Nfld. & Labrador

'Certainly no surprise': School bus operator blames public tender act for faulty buses

A school bus operator in St. George's says he believes the Public Tender Act is to blame for the recent discovery of seven faulty buses.

Western Newfoundland bus operator Dave Callahan says government created a bidding war for tenders

Dave Callahan is a school bus operator in western Newfoundland who says he thinks the government has created a feeding-frenzy amongst operators who are already desperate. (CBC)

One school bus operator in western Newfoundland says he thinks the provincial government's Public Tender Act is to blame for the recent discovery of faulty school buses on the Avalon Peninsula.

Island Bus Services, a private company on contract with the Newfoundland and Labrador English School District, had seven vehicles ordered off the road this month.

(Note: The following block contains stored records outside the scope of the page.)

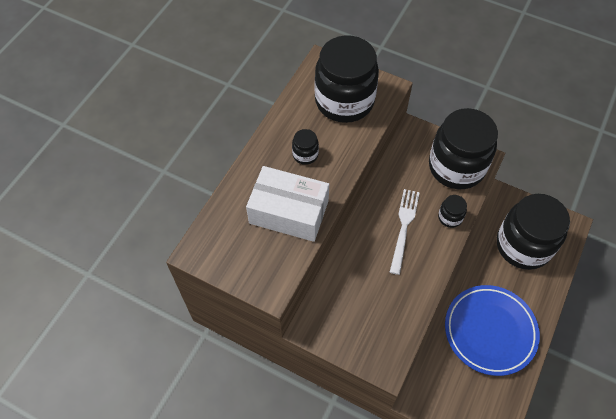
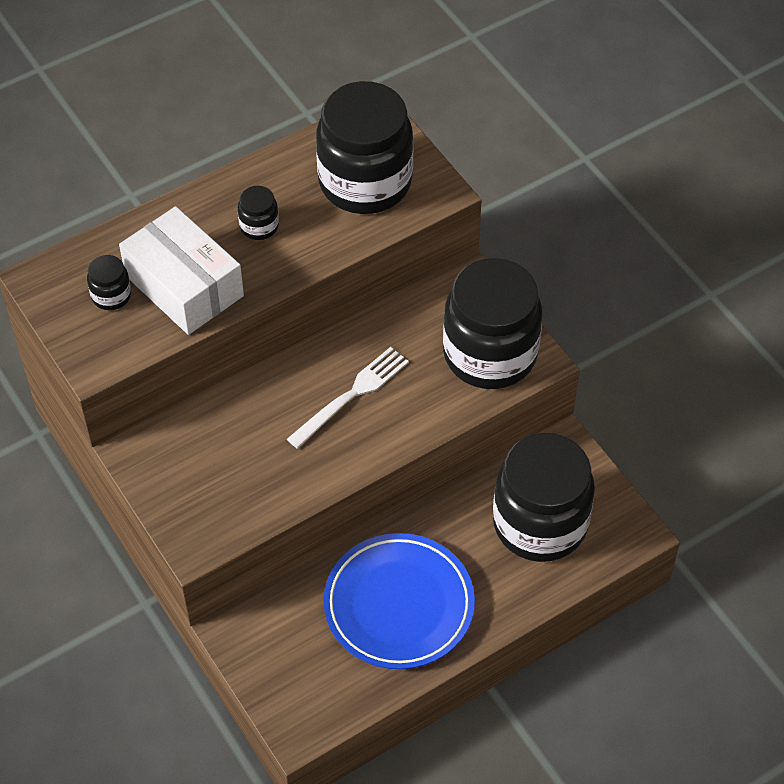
camera: 30 degrees right, 5 degrees down
(450, 217) = (425, 413): black jar -> black jar (111, 295)

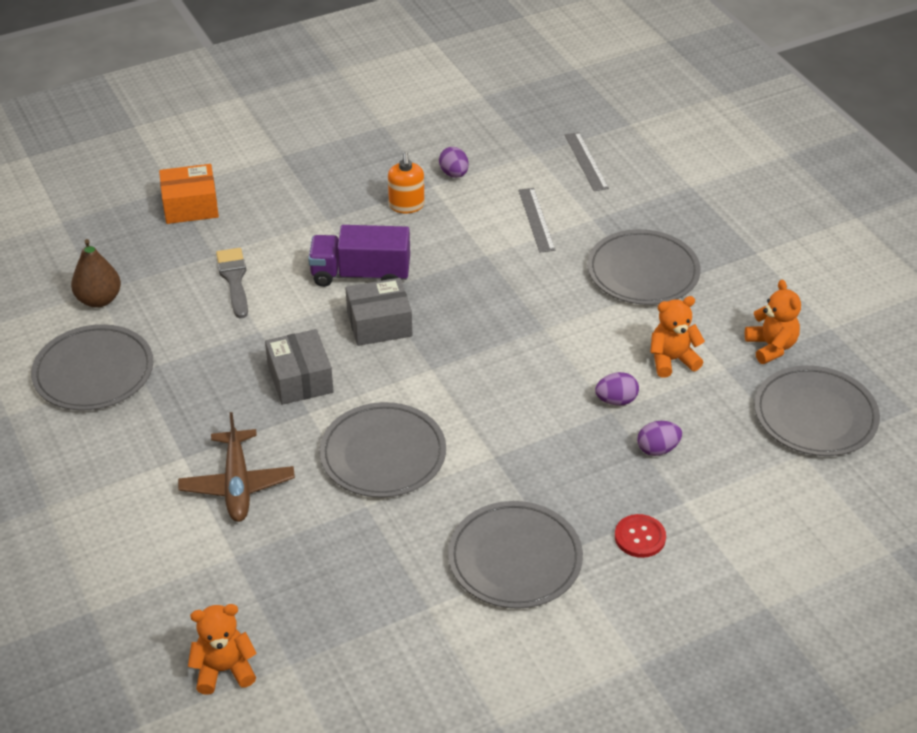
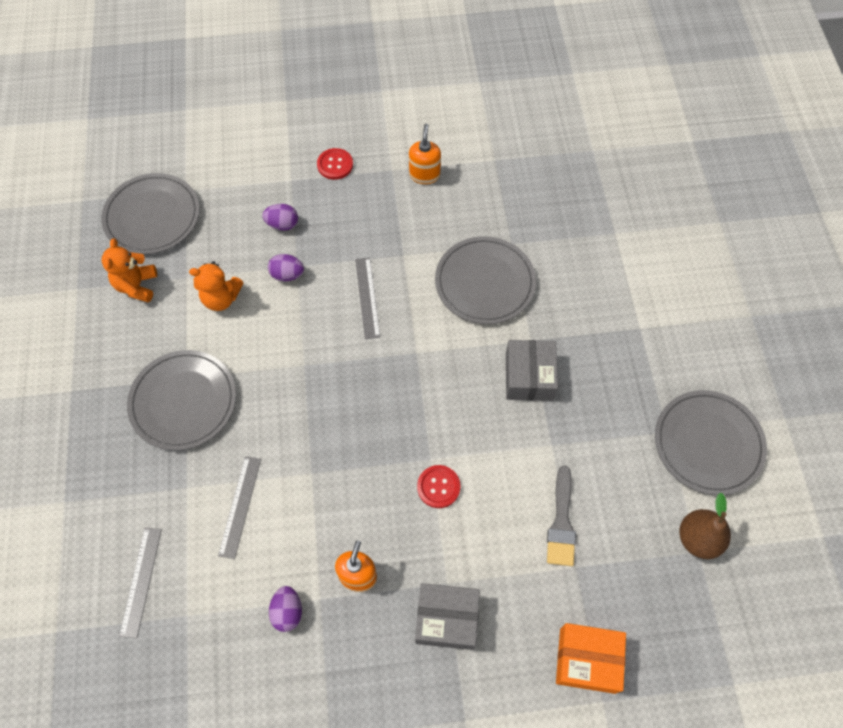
camera: 160 degrees left, 20 degrees up
(224, 670) = (635, 158): orange teddy bear -> none
(237, 485) = (602, 290): brown plane -> none
(361, 274) = (438, 487): purple truck -> red button
(379, 324) = (442, 417): grey box -> grey box (446, 619)
(512, 403) = (367, 297): none -> grey ruler
(515, 559) = (424, 175): grey plate -> orange soap dispenser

A spot inspection, ordered after one of its vehicles went off the road in Shea Heights three weeks ago, found some of the company's buses had faulty fuel and brake fluid hoses, with emergency exits that were seized shut.

"[It's] certainly no surprise," Dave Callahan, a school bus operator in St. George's, told CBC's Here and Now.

"I guess I knew that this was coming, I'm glad to have seen it like this rather than to have it proven when there's an accident, and children [are] hurt." 

Callahan, who is not involved with Island Bus Services, said school bus operators are in a marginalized position "as the result of a government-created bidding war."

"They created a feeding-frenzy amongst a bunch of already-desperate operators," he said.

"This operator [Island Bus Services] has been around for a while," Callahan said. "I can't say that he would choose to operate like this, but certainly knowing well and full the amount of money that he got into the contracts that he's operating on, and the parameters that he's operating under, yeah... I almost could have predicted [it]."

According to Callahan, it's extremely difficult to finance a school bus business, so many operators are forced to cut corners.

"I'm going to tell you something right now, you only found one. There's many more nightmare stories out there just like that operator," he said. 

"We are not finance-able. And under the Public Tender Act, there's absolutely zero motivation or zero ability to run a feasibly responsible and safe business."

In order to prevent something like this from happening again, Callahan said the government should negotiate with all the bus operators.

"The industry is focused now to go forward, to get a negotiated contract so we can make this industry safer," he said. "There's no other way." 

​The school district said the Island Bus Service's contract for Leary's Brook Junior High and Larkhall Academy had been suspended, but could be reinstated once those buses were repaired to standard and re-inspected.